- Born: Janine Alyth Deaker Hayward 1969 (age 56–57)
- Relatives: Vera Hayward (great aunt)

Academic background
- Alma mater: Victoria University of Wellington
- Thesis: In Search of a Treaty Partner: Who, or What, is 'the Crown'? (1995);
- Doctoral advisor: Elizabeth McLeay

Academic work
- Discipline: Political science
- Sub-discipline: Treaty of Waitangi politics; New Zealand's constitution;
- Institutions: University of Otago

= Janine Hayward =

New Zealand politics academic

Janine Alyth Deaker Hayward (born 1969) is a New Zealand politics academic. She is currently a full professor at the University of Otago.

Hayward is the granddaughter of Jock Hayward, who was registrar of the University of Otago from 1948 to 1974.

==Academic career==

Hayward completed her undergraduate degrees at the University of Canterbury and Victoria University of Wellington. In 1995, Hayward completed her PhD, with her thesis In Search of a Treaty Partner: Who, or What, is 'the Crown'?
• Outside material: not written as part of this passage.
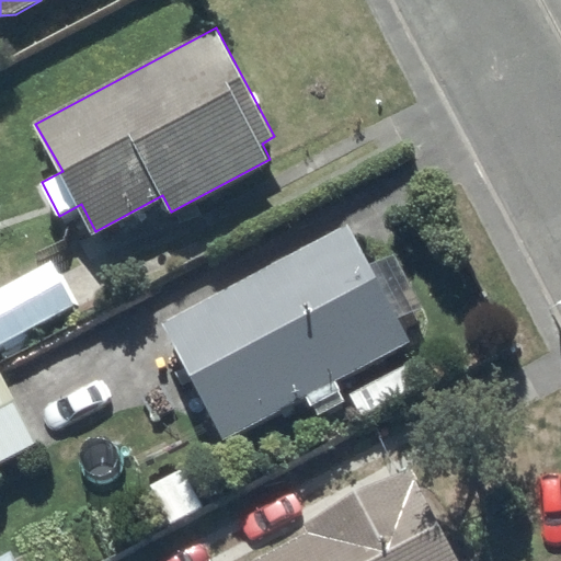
[(350,225),(165,320),(224,441),(412,338),(350,225)]
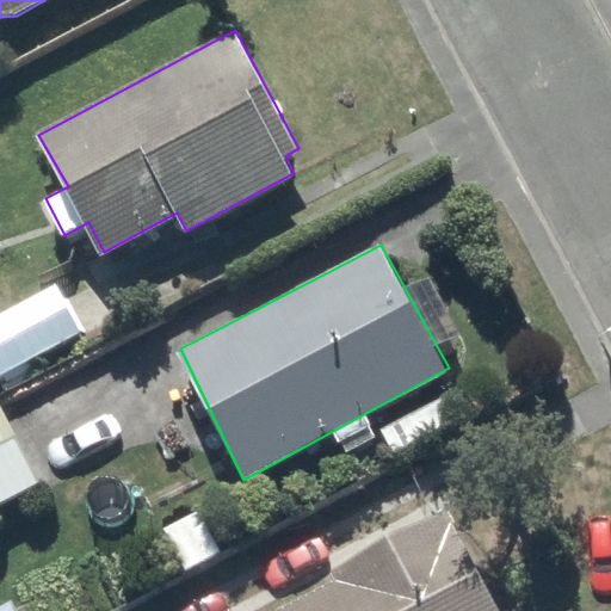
[(60,294),(54,285),(0,315),(0,380),(0,381),(82,335),(79,328),(92,321),(73,287),(60,294)]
She moved to the University of Otago, where she rose to full professor in 2016. Hayward's inaugural Professorial lecture was titled Te Tiriti o Waitangi, the Constitution, and our political imagination, and was delivered in November 2017. Hayward is currently the Head of the Politics Department at the University of Otago.

In 2018, Hayward gave a public lecture to celebrate 125 years of suffrage in New Zealand.

== Outside of academia ==
Hayward is the Chairwoman of the College Fellows of Hayward College, a residential hall named after her grandfather and great-aunt.

As Hayward is an expert on constitutional and Treaty of Waitangi politics, as well as electoral systems, Hayward comments on New Zealand elections often.

Hayward has submitted evidence to numerous pieces of legislation in the select committee phase, including the referendum that was held to decide whether or not New Zealand should change its flag, amongst others.

== Selected works ==
- Hayward, Janine. "Appendix: The principles of the Treaty of Waitangi." Rangahaua Whanui National Overview Report 2 (1997).
- Hayward, Janine, and Nicola Wheen, eds. The Waitangi Tribunal: Te Roopu Whakamana i te Tiriti o Waitangi. Bridget Williams Books, 2016.
- Hayward, Janine, ed. Local government and the Treaty of Waitangi. Oxford University Press, USA, 2003.
- Wheen, Nicola Rowan, and Janine Hayward, eds. Treaty of Waitangi settlements. Bridget Williams Books, 2012.
- Hayward, Janine. "Local government and Maori: Talking Treaty?." Political Science 50, no. 2 (1999): 182–194.